What Health Authorities Say They Are Doing

Vancouver Coastal Health says planning has been underway for years. The health authority says it completed a public health risk assessment with the B.C. Centre for Disease Control, although the results have not been released publicly.

Dr. Mark Lysyshyn, deputy chief medical health officer with Vancouver Coastal Health, said the assessment placed the measles threat for the tournament in the moderate range. He also emphasized that the region has already managed dozens of imported measles cases during the current outbreak without seeing sustained spread in the community.

According to Lysyshyn, strong immunization coverage in the Vancouver Coastal Health region has helped block onward transmission. That, he said, makes it less likely that an imported case during the World Cup would become especially difficult to manage.

Key points from local planning

  • Public health officials have been preparing for the tournament for several years.
  • The region has experience handling imported measles cases.
  • Local vaccination rates remain an important defense.
  • Authorities say the overall risk is manageable with proper preparation.

The City Says Emergency Plans Are Ready

The City of Vancouver says it already has operational and emergency response plans in place for the World Cup.
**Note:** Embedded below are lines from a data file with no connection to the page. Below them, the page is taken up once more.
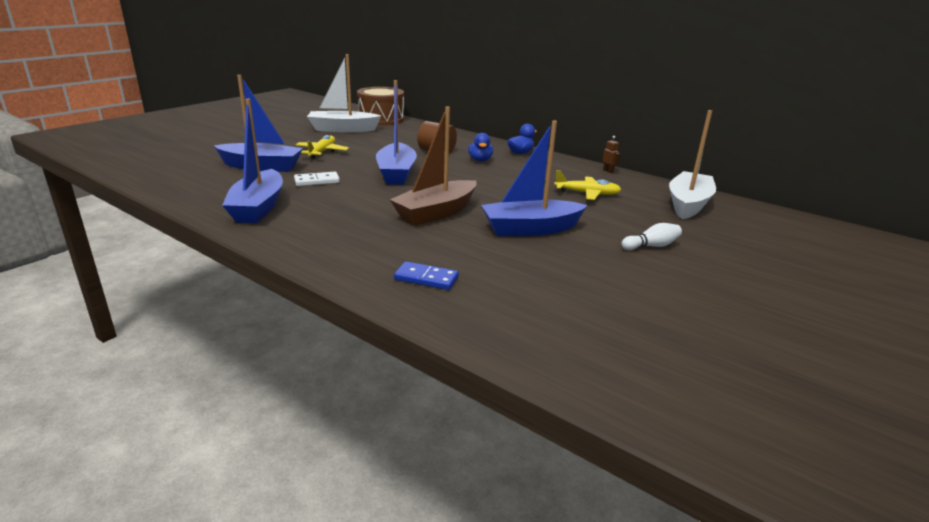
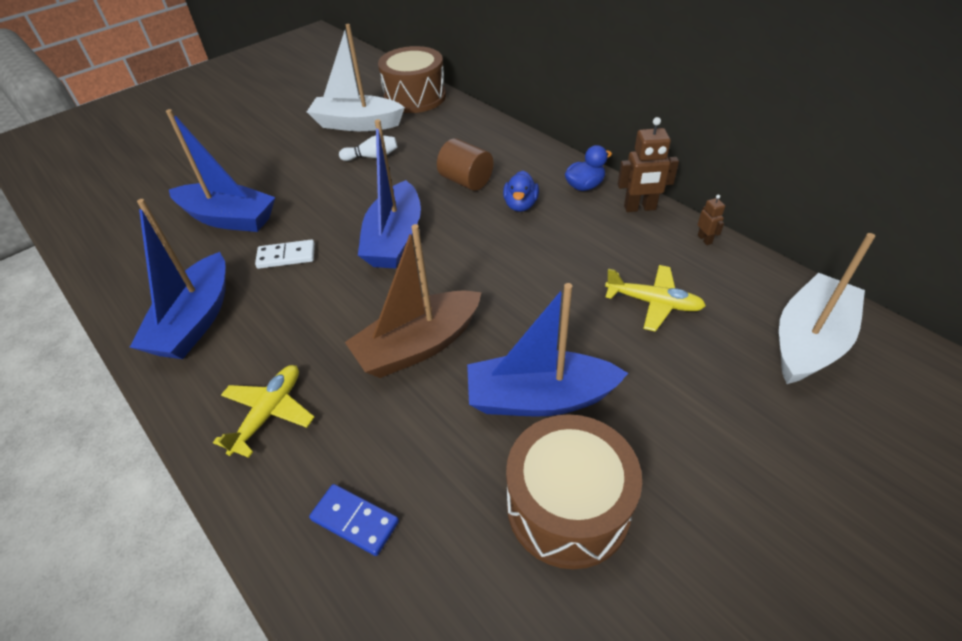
camera: 15 degrees right, 20 degrees up
(322, 152) = (314, 182): yellow plane -> yellow plane (269, 413)
(561, 160) = (640, 208): none -> brown robot
(569, 266) = (568, 506): none -> brown drum
(651, 246) = (713, 461): white bowling pin -> white bowling pin (372, 157)

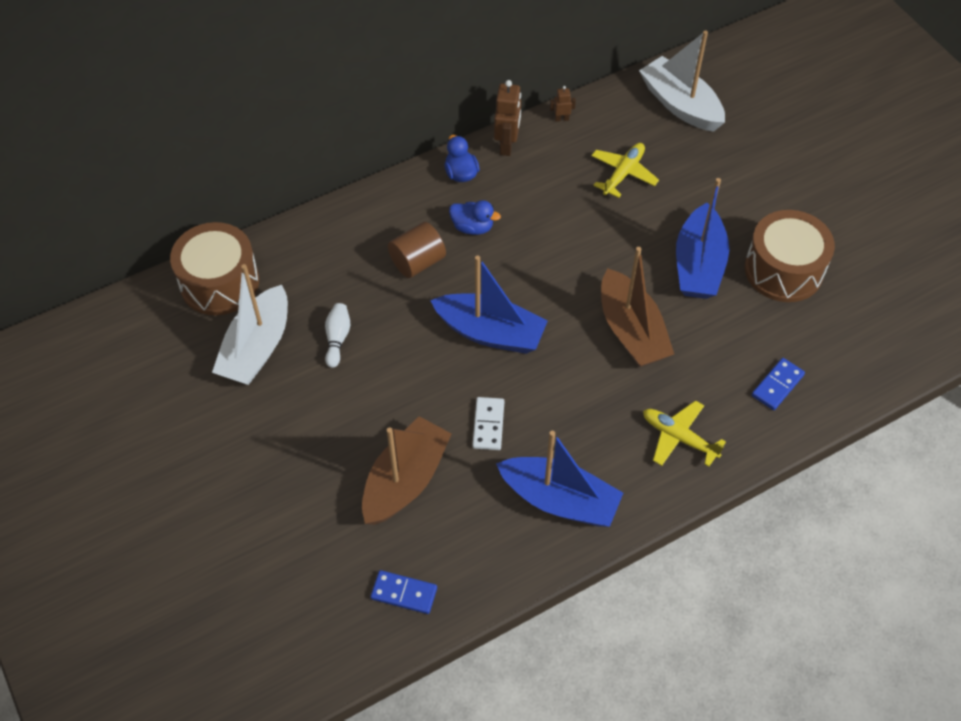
camera: 80 degrees left, 10 degrees up
(117, 238) = (404, 593): none -> blue domino
(229, 218) = (405, 480): blue boat -> brown boat

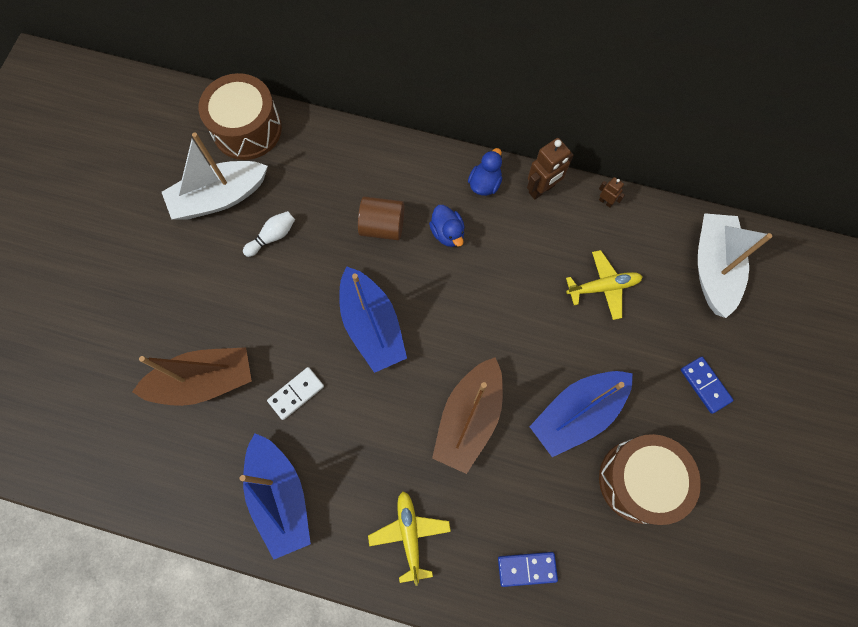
camera: 45 degrees right, 15 degrees up
(404, 593) = (119, 460): blue domino -> blue domino (705, 385)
Officials say those plans are designed to address a wide range of public health and safety issues if they arise during the tournament.

That preparation is important because sporting events on this scale place pressure on transit, hospitals, crowd control systems, and public information channels all at once.

Who Faces the Biggest Risk

Dr. Monika Naus, a professor at the University of British Columbia’s School of Population and Public Health, says large international gatherings always carry some infectious disease risk. Even so, she says the danger to the general public is limited because most adults are already protected through vaccination or prior infection.

The more serious concern, she says, is what happens if measles reaches a community with lower vaccination coverage. In British Columbia, those communities are often geographically clustered, which makes targeted spread more likely once the virus is introduced.

That is why experts keep returning to the same message: the general population may be at low risk, but under-immunized pockets remain vulnerable.

Why Immunization Matters Before the First Match

The main takeaway from public health experts is simple. Before the tournament begins, people should confirm they are protected against measles. The virus is highly contagious, but it is also preventable through vaccination.

For a city preparing to host a global audience, the best defense is not panic. It is early communication, up-to-date immunization, and a clear understanding of how quickly one imported case can become a bigger problem in the wrong setting.

Vancouver is hoping for a successful World Cup. Health officials want to make sure it is also a safe one.